Implications and Future Directions

Theoretically, RetrievalAttention sets a precedent for employing sparse dynamic retrieval methods to manage attention computations. Practically, this translates into a massive reduction in computational overhead and GPU memory usage for LLMs, facilitating deployment of sophisticated models on commodity hardware — a crucial consideration for scalability and accessibility.

The performance improvements highlighted suggest a promising future for employing ANNS-based strategies in attention mechanisms. Looking ahead, potential developments could focus on:

Quantization Methods: Exploring how scalar quantization of KV vectors could further reduce CPU memory usage without sacrificing retrieval accuracy.
Dynamic Patterns and Scheduling: Refining patterns such as StreamingLLM to enhance efficiency even further or employing machine learning to adaptively refine these static patterns.
Next-Generation Retrieval Algorithms: Designing newer indices that might better handle high-dimensional sparse vectors typical in LLMs.

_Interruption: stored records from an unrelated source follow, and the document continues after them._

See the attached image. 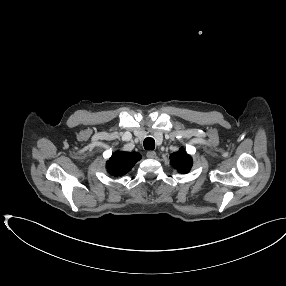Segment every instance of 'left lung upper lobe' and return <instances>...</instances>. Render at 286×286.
I'll return each instance as SVG.
<instances>
[{
	"instance_id": "5c2ea615",
	"label": "left lung upper lobe",
	"mask_w": 286,
	"mask_h": 286,
	"mask_svg": "<svg viewBox=\"0 0 286 286\" xmlns=\"http://www.w3.org/2000/svg\"><path fill=\"white\" fill-rule=\"evenodd\" d=\"M171 165L180 173H188L192 167V158L182 149L170 155Z\"/></svg>"
}]
</instances>
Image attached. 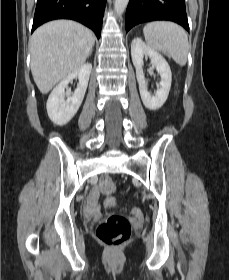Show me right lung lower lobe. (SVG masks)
<instances>
[{
	"label": "right lung lower lobe",
	"instance_id": "obj_1",
	"mask_svg": "<svg viewBox=\"0 0 229 280\" xmlns=\"http://www.w3.org/2000/svg\"><path fill=\"white\" fill-rule=\"evenodd\" d=\"M106 0H38L32 32L54 19H72L92 29L100 38Z\"/></svg>",
	"mask_w": 229,
	"mask_h": 280
}]
</instances>
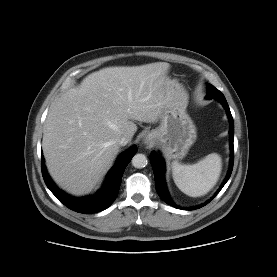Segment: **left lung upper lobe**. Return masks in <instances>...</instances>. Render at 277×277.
I'll return each instance as SVG.
<instances>
[{"label":"left lung upper lobe","mask_w":277,"mask_h":277,"mask_svg":"<svg viewBox=\"0 0 277 277\" xmlns=\"http://www.w3.org/2000/svg\"><path fill=\"white\" fill-rule=\"evenodd\" d=\"M207 96L208 99H216L218 101L226 100L224 95L216 89L213 85L207 84Z\"/></svg>","instance_id":"1"}]
</instances>
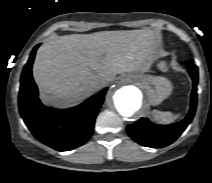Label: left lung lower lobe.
<instances>
[{"instance_id": "left-lung-lower-lobe-1", "label": "left lung lower lobe", "mask_w": 212, "mask_h": 183, "mask_svg": "<svg viewBox=\"0 0 212 183\" xmlns=\"http://www.w3.org/2000/svg\"><path fill=\"white\" fill-rule=\"evenodd\" d=\"M187 66L193 80L191 107L188 115L182 121L171 125H156L144 118L128 125L127 132L129 136L140 145L152 148L168 146L182 134L193 119L197 105L198 68L192 61Z\"/></svg>"}]
</instances>
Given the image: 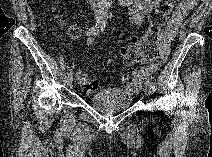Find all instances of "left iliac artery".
<instances>
[{
  "mask_svg": "<svg viewBox=\"0 0 212 157\" xmlns=\"http://www.w3.org/2000/svg\"><path fill=\"white\" fill-rule=\"evenodd\" d=\"M145 85L149 87L151 90L155 91L156 88L150 80H146Z\"/></svg>",
  "mask_w": 212,
  "mask_h": 157,
  "instance_id": "obj_1",
  "label": "left iliac artery"
}]
</instances>
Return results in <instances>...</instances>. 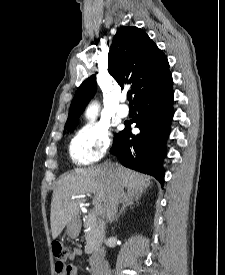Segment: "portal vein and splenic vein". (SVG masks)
I'll use <instances>...</instances> for the list:
<instances>
[{
  "mask_svg": "<svg viewBox=\"0 0 225 275\" xmlns=\"http://www.w3.org/2000/svg\"><path fill=\"white\" fill-rule=\"evenodd\" d=\"M96 208H101V206H97Z\"/></svg>",
  "mask_w": 225,
  "mask_h": 275,
  "instance_id": "portal-vein-and-splenic-vein-1",
  "label": "portal vein and splenic vein"
}]
</instances>
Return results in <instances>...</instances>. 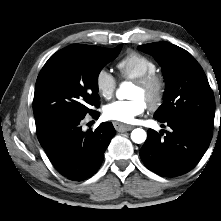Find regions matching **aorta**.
<instances>
[{
  "mask_svg": "<svg viewBox=\"0 0 221 221\" xmlns=\"http://www.w3.org/2000/svg\"><path fill=\"white\" fill-rule=\"evenodd\" d=\"M129 86V82H123L120 85V88L116 91V96L118 99H126L127 98V88ZM147 138V134L145 130L141 128H136L131 133V139L134 143L141 144L145 142Z\"/></svg>",
  "mask_w": 221,
  "mask_h": 221,
  "instance_id": "762f6f07",
  "label": "aorta"
}]
</instances>
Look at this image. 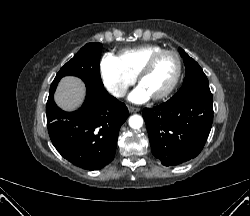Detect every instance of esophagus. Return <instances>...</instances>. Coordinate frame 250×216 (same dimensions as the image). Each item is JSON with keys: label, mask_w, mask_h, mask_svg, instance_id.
Instances as JSON below:
<instances>
[{"label": "esophagus", "mask_w": 250, "mask_h": 216, "mask_svg": "<svg viewBox=\"0 0 250 216\" xmlns=\"http://www.w3.org/2000/svg\"><path fill=\"white\" fill-rule=\"evenodd\" d=\"M128 110H129L131 113L139 112V111H140L139 108H136V107H133V106H128Z\"/></svg>", "instance_id": "1"}]
</instances>
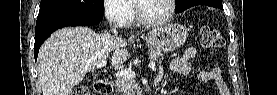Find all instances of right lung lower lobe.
<instances>
[{"label": "right lung lower lobe", "mask_w": 277, "mask_h": 95, "mask_svg": "<svg viewBox=\"0 0 277 95\" xmlns=\"http://www.w3.org/2000/svg\"><path fill=\"white\" fill-rule=\"evenodd\" d=\"M103 15L57 16L36 21L34 56L37 59L42 43L57 29L67 26H93L99 24Z\"/></svg>", "instance_id": "1"}]
</instances>
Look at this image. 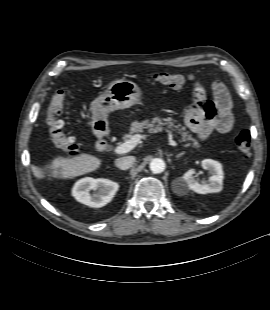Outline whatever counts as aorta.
<instances>
[{
	"instance_id": "1",
	"label": "aorta",
	"mask_w": 270,
	"mask_h": 310,
	"mask_svg": "<svg viewBox=\"0 0 270 310\" xmlns=\"http://www.w3.org/2000/svg\"><path fill=\"white\" fill-rule=\"evenodd\" d=\"M150 170L155 173L159 174L165 170V162L160 158H155L150 162Z\"/></svg>"
}]
</instances>
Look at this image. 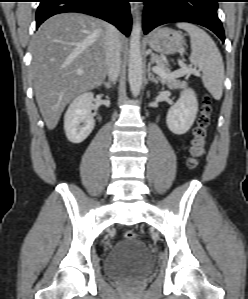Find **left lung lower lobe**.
<instances>
[{
    "instance_id": "left-lung-lower-lobe-1",
    "label": "left lung lower lobe",
    "mask_w": 248,
    "mask_h": 299,
    "mask_svg": "<svg viewBox=\"0 0 248 299\" xmlns=\"http://www.w3.org/2000/svg\"><path fill=\"white\" fill-rule=\"evenodd\" d=\"M143 29L147 34L155 27L172 22H189L207 27L222 42L225 34L217 15L218 0H143Z\"/></svg>"
}]
</instances>
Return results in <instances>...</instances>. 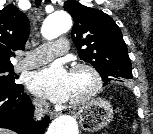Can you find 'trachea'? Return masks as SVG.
Masks as SVG:
<instances>
[{"label": "trachea", "mask_w": 153, "mask_h": 134, "mask_svg": "<svg viewBox=\"0 0 153 134\" xmlns=\"http://www.w3.org/2000/svg\"><path fill=\"white\" fill-rule=\"evenodd\" d=\"M42 0H36V5H39V3L41 2Z\"/></svg>", "instance_id": "obj_1"}]
</instances>
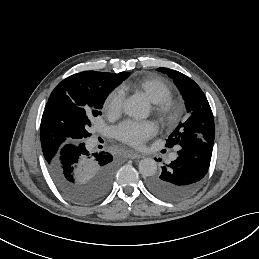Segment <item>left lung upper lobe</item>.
I'll list each match as a JSON object with an SVG mask.
<instances>
[{
  "label": "left lung upper lobe",
  "instance_id": "left-lung-upper-lobe-1",
  "mask_svg": "<svg viewBox=\"0 0 259 259\" xmlns=\"http://www.w3.org/2000/svg\"><path fill=\"white\" fill-rule=\"evenodd\" d=\"M158 71L173 79L183 96L187 112L190 113L189 118L171 133L165 146L178 148L191 138L189 134H194L208 143H214V118L201 88L192 79L176 70L161 67Z\"/></svg>",
  "mask_w": 259,
  "mask_h": 259
}]
</instances>
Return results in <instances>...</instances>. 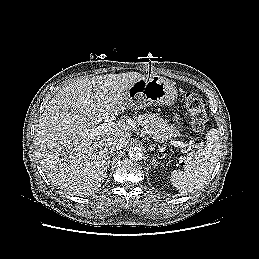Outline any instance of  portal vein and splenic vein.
<instances>
[{
    "label": "portal vein and splenic vein",
    "instance_id": "portal-vein-and-splenic-vein-1",
    "mask_svg": "<svg viewBox=\"0 0 259 259\" xmlns=\"http://www.w3.org/2000/svg\"><path fill=\"white\" fill-rule=\"evenodd\" d=\"M114 126H115V123H114V122H112V121H107V122L102 123V124L99 125L98 127H95V128H93V129H89V130L86 132V134L92 138V137L98 135V134L101 133V132H108V131H110ZM173 145H176L177 147H180V148H185V147H188V148L198 147V145H194L193 143L185 144V143L179 142V141H173Z\"/></svg>",
    "mask_w": 259,
    "mask_h": 259
}]
</instances>
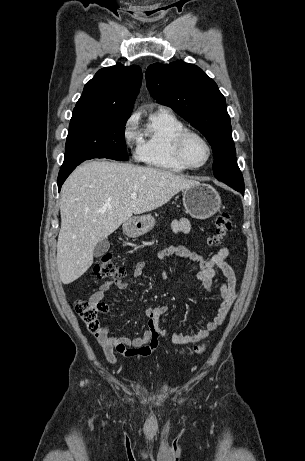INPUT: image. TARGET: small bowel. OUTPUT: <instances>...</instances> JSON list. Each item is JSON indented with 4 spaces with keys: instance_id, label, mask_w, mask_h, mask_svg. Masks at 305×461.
<instances>
[{
    "instance_id": "c3829d8e",
    "label": "small bowel",
    "mask_w": 305,
    "mask_h": 461,
    "mask_svg": "<svg viewBox=\"0 0 305 461\" xmlns=\"http://www.w3.org/2000/svg\"><path fill=\"white\" fill-rule=\"evenodd\" d=\"M172 229L175 232L187 233L190 231L191 225L187 219H178L173 222ZM173 256L197 263L199 266L197 278L204 288L208 291H212L215 288L217 289L221 303L217 309L216 315L211 320L207 321L205 327L195 328L194 330L181 333L168 331L160 325V318L168 312V306H147L145 312L148 327L142 336L133 338L117 337L112 335L107 327H103L96 333V339L102 347L106 360L109 363L115 364L117 362L115 352L127 357L148 356L158 347L160 338H165L175 345L196 343L207 338L211 332L219 328L226 320L236 299L237 285L235 271L227 261L229 249L227 247H222L209 258L184 246H167L158 253V258L160 260H167ZM145 267L146 263L144 261H139L133 270V277H141ZM217 270L222 272L226 280L215 287L214 280ZM161 276L163 279H166V273L164 271H162ZM113 285L122 291L126 290L129 286L127 282L120 279L114 282L105 281L93 294L92 299L97 301L103 300L105 294Z\"/></svg>"
}]
</instances>
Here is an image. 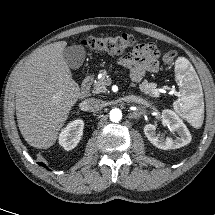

In conclusion, this paper provides a robust solution to a long-standing bottleneck in LLM inference, addressing both theoretical and practical components with thorough experimental validation. The RetrievalAttention method illustrates a significant step forward in the efficient deployment of large-scale transformer models, paving the way for their utilization in real-world applications with extensive context requirements.